Thursday, March 7, 2013

The Shumala extension, Part 3 — backdrop

In previous posts about this layout extension, I described the construction of the simple benchwork atop a bookcase, including Homasote surfacing (see: ), followed by describing the preparation of trackwork and some preliminary landform profiling (see: ).
     In this post I address the preparation of a backdrop for the extension. There was an existing piece of backdrop salvaged from my old layout in Pittsburgh, PA, which I believed could be curved and used to connect the existing Shumala backdrop to the extension (that was its role in the old layout). This is how the area looked at this point:

The clamps visible here are my adding some glue to the joint between the existing backdrop and its support post, prior to attaching the new section. The Shumala extension is at the left. In the right foreground you can see the turntable and what will be the roundhouse area. The mainline connection to my staging table curves rightward through the middle distance.
     I knew I would need two pairs of hands to set the backdrop in place and get screws in place to hold it. My friend Ray deBlieck came over to lend those hands. Here I am installing the last drywall screws once we had it in place, with Ray at left.

At the left edge, the backdrop does not quite come parallel to the wall, as is obvious in the photo above.
     Although this backdrop segment was previously joined to the main Shumala backdrop, it did not fit perfectly, and the overlap, originally created with fiberglass mesh and drywall joint compound, stuck up. Here is the new segment in place, with the sticking-up joint obvious at right. But the continuity in the painted image is evident. Note also the new hole in the bottom of this backdrop, at ground level, to clear the mainline trackage, next to the portable drill.
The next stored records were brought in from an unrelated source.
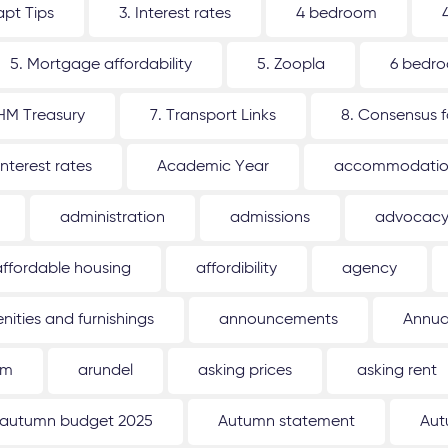
apt Tips
3. Interest rates
4 bedroom
5. Mortgage affordability
5. Zoopla
6 bedr
 HM Treasury
7. Transport Links
8. Consensus 
interest rates
Academic Year
accommodati
administration
admissions
advocac
affordable housing
affordibility
agency
nities and furnishings
announcements
Annua
um
arundel
asking prices
asking rent
autumn budget 2025
Autumn statement
Aut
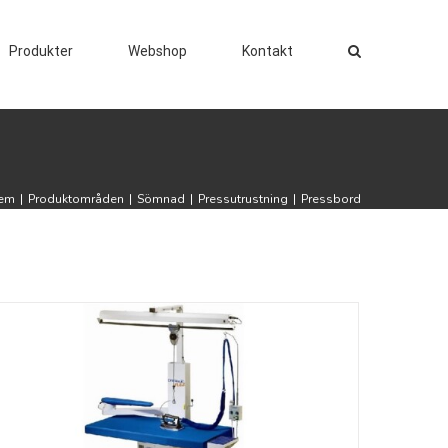
Produkter
Webshop
Kontakt
em
|
Produktområden
|
Sömnad
|
Pressutrustning
|
Pressbord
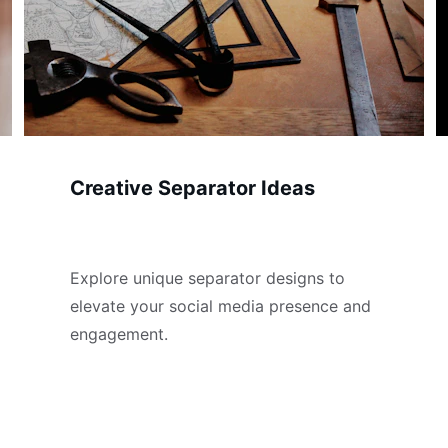
Creative Separator Ideas
Explore unique separator designs to 
elevate your social media presence and 
engagement.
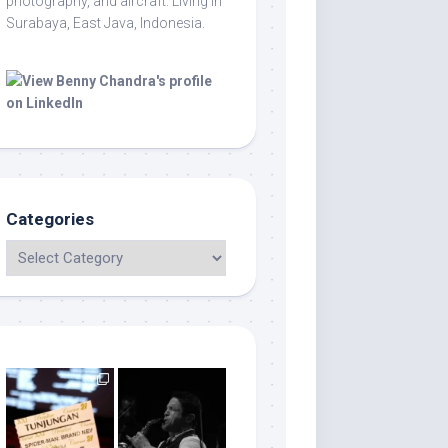
photography, and aircraft. Living in
Surabaya, East Java, Indonesia.
Categories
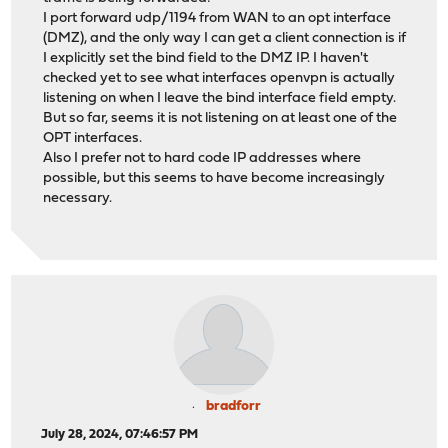
I port forward udp/1194 from WAN to an opt interface
(DMZ), and the only way I can get a client connection is if
I explicitly set the bind field to the DMZ IP. I haven't
checked yet to see what interfaces openvpn is actually
listening on when I leave the bind interface field empty.
But so far, seems it is not listening on at least one of the
OPT interfaces.
Also I prefer not to hard code IP addresses where
possible, but this seems to have become increasingly
necessary.
bradforr
July 28, 2024, 07:46:57 PM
     That imperfect joint at the right was glued down and repaired with more drywall compound. At the left edge, where the backdrop is not quite tangent to the wall, some blending is necessary. Here the solution I used is the fiberglass mesh, sometimes called “wall repair tape,” which is sold for drywall joints and patches. I have used it before, and know that when embedded in drywall compound, it works very well to prevent cracking. Then it’s a matter of successive coats of drywall compound, sanding for smoothness between each (short description of a sometimes lengthy process). Here it is when that process was done.

Next comes painting a coat of primer on the drywall compound areas.
     I will show touching up the paint and the repainting the backdrop in a future post. I will also show how I handled the room corner to the left of the photos above.